# grandparents of my country and its Slingshot



## alfshooter (May 11, 2011)

These are the Slingshot preferred by my countrymen elders with stone, all pulling my 1 Slingshot was one such, gums were bike camera.....
now I have my small collection of metal
Best regards


----------



## Hrawk (Oct 25, 2010)

Cool, these pics are great !!!


----------



## Knoll (Nov 10, 2011)

Bud, you've got great collection!


----------



## Hrawk (Oct 25, 2010)

The highest number I can see is 90, how many people would you say are competing in total ?


----------



## M.J (Nov 1, 2010)

Great post!
I love all the pictures from tournaments. Very inspiring.


----------



## Charles (Aug 26, 2010)

Those are some wonderful wire frame slingshots. And I love the photos of the guys shooting. Thanks for posting these.

Cheers ..... Charles


----------



## Bob Fionda (Apr 6, 2011)

Alf, these are great pics and a good document. You're metal frame collection is very nice.


----------



## RedRubber (Nov 8, 2011)

Thanks for posting, I really enjoyed the photos.


----------



## Dayhiker (Mar 13, 2010)

I enjoyed looking at all the pictures too. Thanks!


----------



## alfshooter (May 11, 2011)

Hrawk said:


> The highest number I can see is 90, how many people would you say are competing in total ?


Hello Hrawk
Not be exactly the number of participants, but about 100, organize tournaments in the regional Festival of towns or cities, if we make sure great influx of people, are preparing a large "paella", assistance is varied, on all many young children and young people, tournaments begin at 10.30 a.m. and end at 15,.30 or 16 hours mix novice shooters with expert and it's fun, entries are made at the time.
a hug, (see that paellas, rich are)


----------



## alfshooter (May 11, 2011)

Hello Knolltop, M_ j, Charles, Bob, Redrubber, great Dayhiker thank you very much for your words, for my share is living.
A hug


----------



## Bob Fionda (Apr 6, 2011)

alfshooter said:


> The highest number I can see is 90, how many people would you say are competing in total ?


Hello Hrawk
Not be exactly the number of participants, but about 100, organize tournaments in the regional Festival of towns or cities, if we make sure great influx of people, are preparing a large "paella", assistance is varied, on all many young children and young people, tournaments begin at 10.30 a.m. and end at 15,.30 or 16 hours mix novice shooters with expert and it's fun, entries are made at the time.
a hug, (see that paellas, rich are)
[/quote]

PAELLA!!! I LOVE IT, SLURRPPP!!!!! A nice end of the tournament


----------



## Tirador (Jun 14, 2010)

Very nice pics. It would be interesting to see any video. I think it's fascinating how different people shoot. The food looked delicious to! You are very lucky to be there, and we are all very lucky you took the time to share this with us. Thanks!


----------



## M.J (Nov 1, 2010)

100 slingshooters and great food!
I'm moving to Spain.


----------



## Flatband (Dec 18, 2009)

Magnifico Alf!!! Todo bien Pana! Me gusta mucho los pictoros de Tournament en Espana! Me gusta tambien-PAELLA!!!!!! Gracias Flatband


----------



## NightKnight (Dec 16, 2009)

Very neat! Paella is pronounced like Pie-e-ya, right?


----------



## SlingGal (Jun 18, 2011)

Friends, shooting, and paella.... Sounds like so much fun!

-Restita


----------



## Pro-Shot (UK) Catapults (Apr 21, 2010)

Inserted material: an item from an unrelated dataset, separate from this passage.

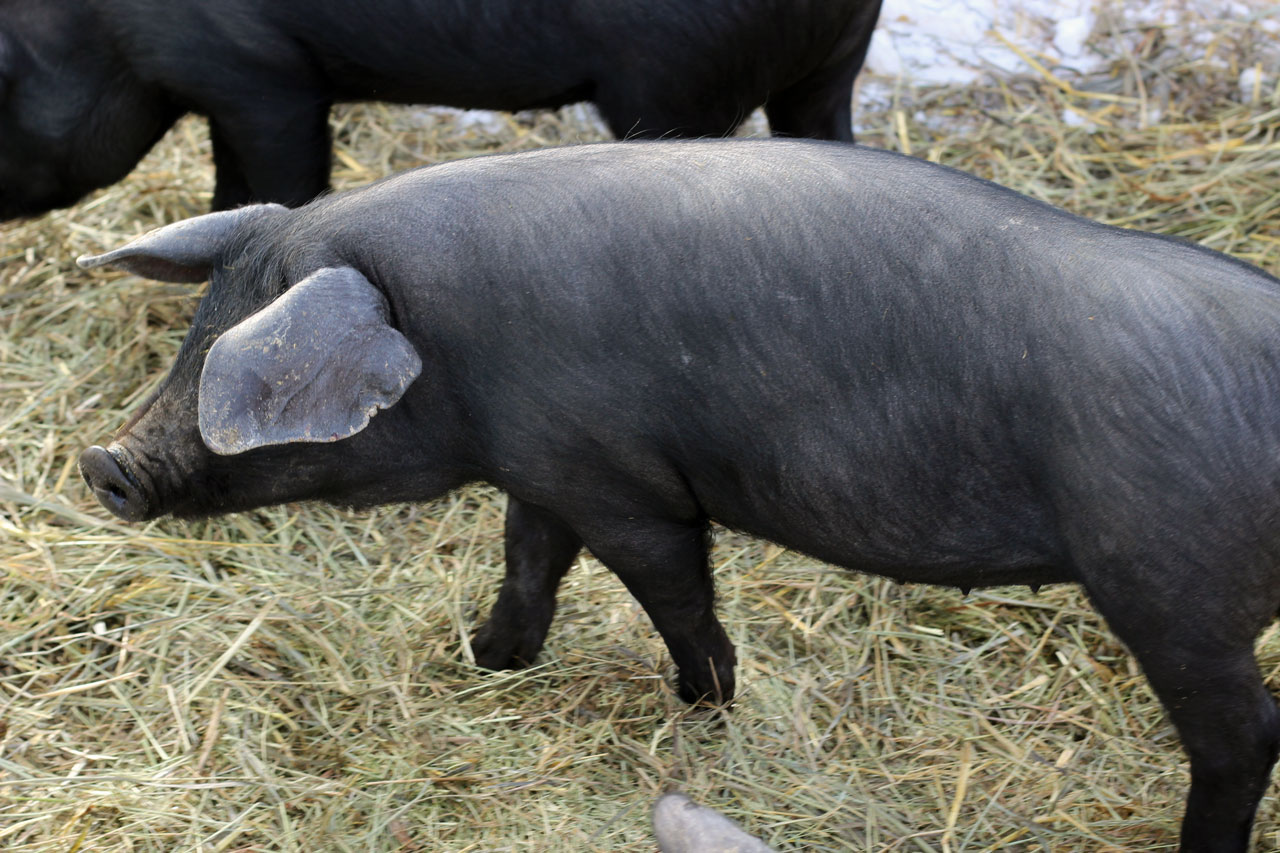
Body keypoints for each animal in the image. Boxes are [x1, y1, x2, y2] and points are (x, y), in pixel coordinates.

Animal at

Just hand my evening meal ?think i need to move to spain nice pics mate top marks


----------



## alfshooter (May 11, 2011)

NightKnight said:


> Very neat! Paella is pronounced like Pie-e-ya, right?


The pronunciation is literally as written, P-A - E - L-L - A.
greeting


----------



## NightKnight (Dec 16, 2009)

In Spanish "E" is pronounced like an "i" in English, and "LL" is pronounced like "Y" in English, right?


----------



## alfshooter (May 11, 2011)

_Hello
Thank you very much everyone, my respects Restita.







_


----------



## alfshooter (May 11, 2011)

NightKnight said:


> In Spanish "E" is pronounced like an "i" in English, and "LL" is pronounced like "Y" in English, right?


Right friend.
greeting


----------



## pgandy (Aug 15, 2011)

NightKnight said:


> In Spanish "E" is pronounced like an "i" in English, and "LL" is pronounced like "Y" in English, right?


I find that somewhat hard to answer as in English the vowels' pronunciation changes depending on the word. In Spanish there is no change. 
A good comparison for "e" in Spanish would be the same as "e" in the English desk, chest, or ten.
"ll" in Spanish is similar to "ll" in the English million or bullion.


----------



## Henry the Hermit (Jun 2, 2010)

I can only speak for how the locals pronounce it, but "ll" has a soft j, almost zh sound "pa ay zha". Of course, you should realize that Panamanian Spanish is a lot like Deep South English, except for the speed. And, Panamanians can tell what part of the country a person is from by listening to them speak. My wife knows which country a person comes from after hearing them speak. Spanish is every bit as localized as English.


----------



## pgandy (Aug 15, 2011)

A soft j probably comes closer than bullion. Americans make a mistake in thinking Spanish is Spanish when there is much variation. Grammar stays pretty much the same but expressions and what things are called varies greatly, as does the pronunciation. The Spanish dialect can change in the same country depending on the language of the indigenous in that area during pre-Columbus time. There is a definite difference in European Spanish and American Spanish.


----------



## rubberpower (Aug 16, 2011)

I enjoyed the pictures very much. I know we have shooters from other countries and I wish they would post pictures of the slingshot events that they go to. There seems to be more slingshot activity overseas than here. Thanks for the post.


----------



## alfshooter (May 11, 2011)

Thanks mates for your interest, I'm glad you enjoy.
an embrace ....... this guy has the eye of the tiger


----------